Hmm, this issue needs some publicity; any of you pros want to get on the Oprah show with some great kayak video, and then we would get 5000 signatures in an hour . 

Seriously, taking some (legal) photos and video of the runs there would probably help build public support. 
===
I don't like bugging my friends, but signing this is pretty painless and quick. Here is a template email you can copy and paste to your friends. 
===
Hi friends, 
Please consider signing this petition to allow whitewater kayaking in Yellowstone National Park. You would need to create an account on the White House website, which only takes a minute. 
https://wwws.whitehouse.gov/petitions#!/petition/allow-kayaking-yellowstone-national-park/XLs9wq2D

Many other activities are allowed around these rivers. There is no rational reason why whitewater kayaking is not allowed in Yellowstone National Park. Flatwater kayaking is allowed on the lakes. Many of these rivers already have roads along them. 

Here is a great article by Doug Ammons about paddling a multiday class V run on the Yellowstone river, that provides a lot of background info:
Counting Coup along the Yellowstone River

Please help this petition get to 5000 signatures by October 24th. 
Thanks!


----------



## wasatchbill (Apr 9, 2007)

Hmm, that petition "expired, because it failed to meet the signature threshold."


----------



## caspermike (Mar 9, 2007)

hey bill the last petition was one of 3 or so petitions that have gone around in the past, one has way over 5,000 signatures.

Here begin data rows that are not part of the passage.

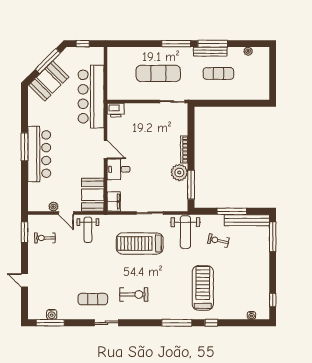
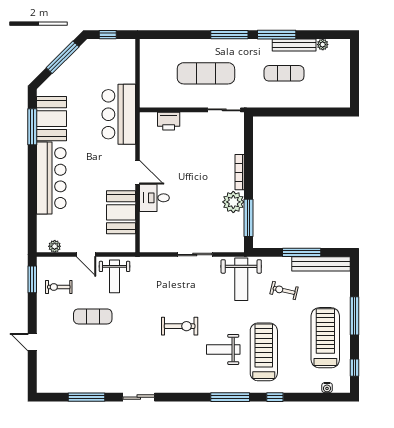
bench: (210, 52) -> (294, 45), moved
booth: (49, 81) -> (51, 119), moved, turned -45
bar counter: (91, 97) -> (119, 114), width x0.73
printer: (116, 110) -> (169, 121), moved
window: (25, 147) -> (32, 127), moved
booth: (93, 195) -> (121, 212), moved
filing cabinet: (114, 201) -> (148, 240), removed
plant: (53, 207) -> (55, 246), moved
window: (273, 237) -> (355, 316), moved
treadmill: (140, 243) -> (325, 338), moved, turned 90
weight bench: (172, 286) -> (223, 349), added
exercise bike: (134, 294) -> (180, 326), moved
exercise mat: (93, 299) -> (93, 316), moved
water cooler: (52, 314) -> (68, 386), removed
window: (50, 323) -> (86, 397), moved

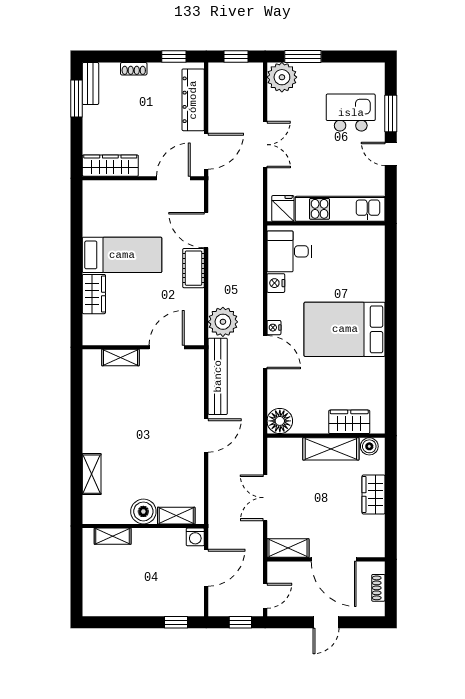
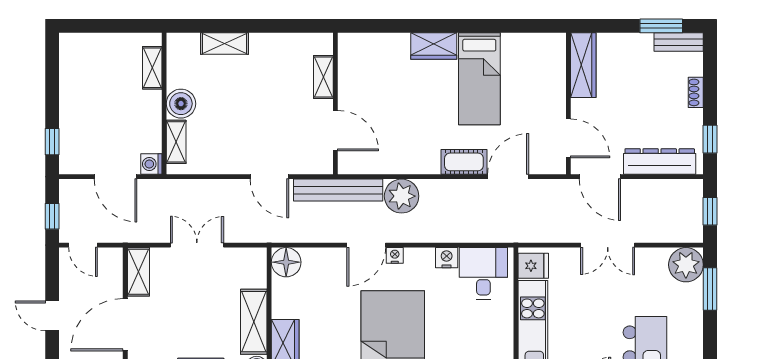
wall: (143, 347) -> (335, 104), moved
door: (167, 347) -> (335, 131), moved
shelving: (120, 358) -> (323, 77), moved

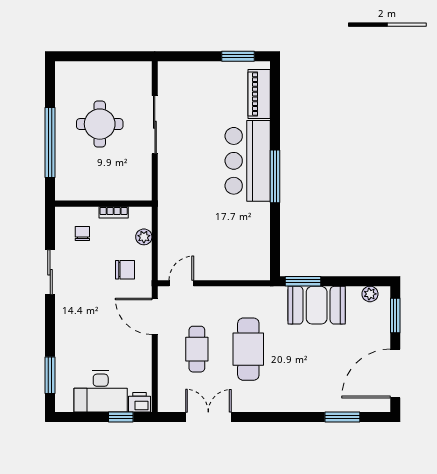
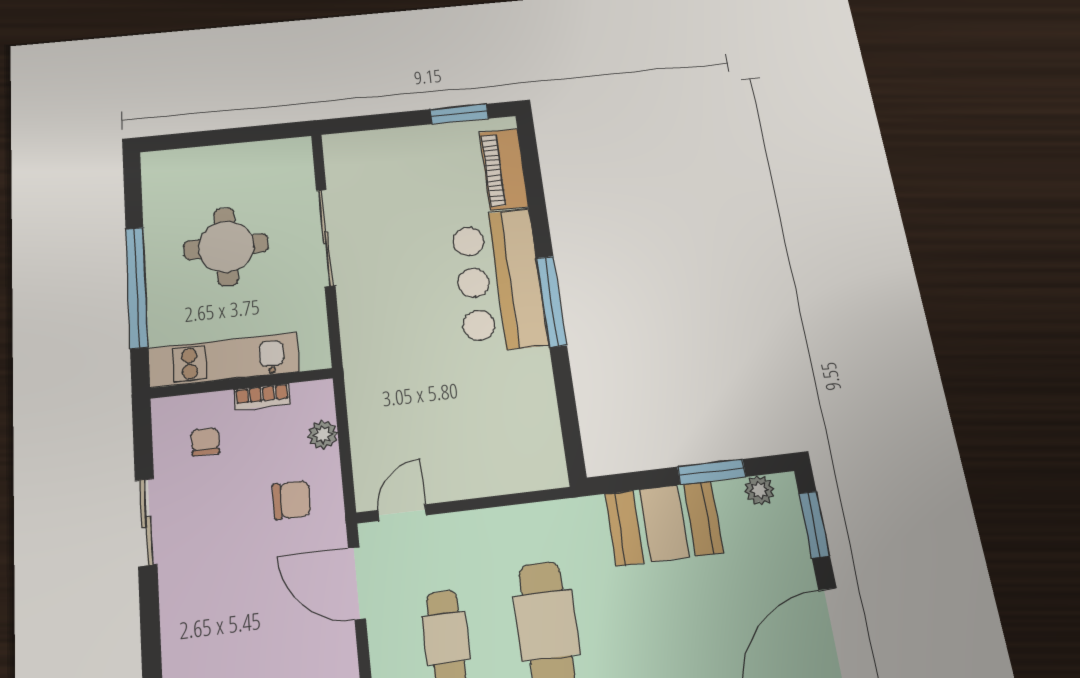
kitchen unit: (95, 190) -> (224, 360), added
window: (303, 281) -> (712, 472), moved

gotta love that Doug Ammons article. been thinking about the film half of it......im sure people would have no idea they were watching YLA product if it wasnt stated. the obviouses are obvious to the observant most would have no idea what they are actually looking at unless the picture has a title


----------



## Wivecaca (Nov 29, 2011)

Although the petition failed, I salute you for the effort. Kudos to all of you.


----------